Patients with ER+/HER2+ breast cancer (BC) are less likely to achieve pathological complete response (pCR) after chemotherapy with dual HER2 blockade than ER−/HER2+ BC. Endocrine therapy plus trastuzumab is effective in advanced ER+/HER2+ BC. Inhibition of CDK4/6 and HER2 results in synergistic cell proliferation reduction. We combined palbociclib, letrozole, and trastuzumab (PLT) as a chemotherapy-sparing regimen. We evaluated neoadjuvant PLT in early ER+/HER2+ BC. Primary endpoint was pCR after 16 weeks.
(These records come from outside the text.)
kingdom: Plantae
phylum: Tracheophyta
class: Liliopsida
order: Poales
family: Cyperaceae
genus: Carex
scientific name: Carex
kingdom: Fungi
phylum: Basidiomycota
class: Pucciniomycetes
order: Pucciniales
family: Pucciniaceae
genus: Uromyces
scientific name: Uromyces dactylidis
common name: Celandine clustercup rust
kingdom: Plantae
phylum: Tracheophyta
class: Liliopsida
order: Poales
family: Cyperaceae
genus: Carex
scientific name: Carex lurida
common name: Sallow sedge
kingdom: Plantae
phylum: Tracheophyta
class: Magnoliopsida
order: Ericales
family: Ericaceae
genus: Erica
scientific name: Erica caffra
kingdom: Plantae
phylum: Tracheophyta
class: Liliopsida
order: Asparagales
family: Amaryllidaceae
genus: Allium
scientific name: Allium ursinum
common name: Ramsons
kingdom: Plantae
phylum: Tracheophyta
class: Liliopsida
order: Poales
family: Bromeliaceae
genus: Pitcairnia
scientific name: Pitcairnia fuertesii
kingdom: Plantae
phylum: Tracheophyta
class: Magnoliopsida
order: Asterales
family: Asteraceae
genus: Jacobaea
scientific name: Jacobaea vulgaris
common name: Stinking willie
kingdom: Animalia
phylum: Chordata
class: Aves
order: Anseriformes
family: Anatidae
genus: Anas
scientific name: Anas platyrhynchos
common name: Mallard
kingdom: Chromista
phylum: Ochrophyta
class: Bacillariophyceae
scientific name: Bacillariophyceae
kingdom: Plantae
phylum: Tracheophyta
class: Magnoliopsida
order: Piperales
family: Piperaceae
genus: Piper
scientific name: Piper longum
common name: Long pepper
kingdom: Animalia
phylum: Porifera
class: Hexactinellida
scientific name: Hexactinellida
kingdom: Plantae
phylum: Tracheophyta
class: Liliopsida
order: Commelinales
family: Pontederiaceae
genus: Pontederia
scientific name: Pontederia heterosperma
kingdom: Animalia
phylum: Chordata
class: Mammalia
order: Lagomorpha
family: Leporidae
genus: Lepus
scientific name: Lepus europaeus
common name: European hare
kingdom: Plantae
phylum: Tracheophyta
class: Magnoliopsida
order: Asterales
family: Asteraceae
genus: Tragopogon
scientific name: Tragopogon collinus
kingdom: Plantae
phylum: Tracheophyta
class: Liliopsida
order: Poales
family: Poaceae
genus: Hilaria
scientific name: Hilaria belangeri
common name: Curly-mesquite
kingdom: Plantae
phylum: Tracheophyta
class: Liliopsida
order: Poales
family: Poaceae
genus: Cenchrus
Research biopsies were performed for whole exome and RNA sequencing, PAM50 subtyping, and Ki67 assessment for complete cell cycle arrest (CCCA: Ki67 ≤ 2.7%). After 26 patients, accrual stopped due to futility. pCR (residual cancer burden—RCB 0) was 7.7%, RCB 0/I was 38.5%. Grade (G) 3/4 treatment-emergent adverse events occurred in 19. Among these, G3/4 neutropenia was 50%, hypertension 26.9%, and leucopenia 7.7%. Analysis indicated CCCA in 85% at C1 day 15 (C1D15), compared to 27% at surgery after palbociclib was discontinued. Baseline PAM50 subtyping identified 31.2% HER2-E, 43.8% Luminal B, and 25% Luminal A. 161 genes were differentially expressed comparing C1D15 to baseline. MKI67 , TK1 , CCNB1 , AURKB , and PLK1 were among the genes downregulated, consistent with CCCA at C1D15. Molecular Signatures Database gene-sets analyses demonstrated downregulated processes involved in proliferation, ER and mTORC1 signaling, and DNA damage repair at C1D15, consistent with the study drug’s mechanisms of action. Neoadjuvant PLT showed a pCR of 7.7% and an RCB 0/I rate of 38.5%. RNA sequencing and Ki67 data indicated potent anti-proliferative effects of study treatments. ClinicalTrials.gov- NCT02907918.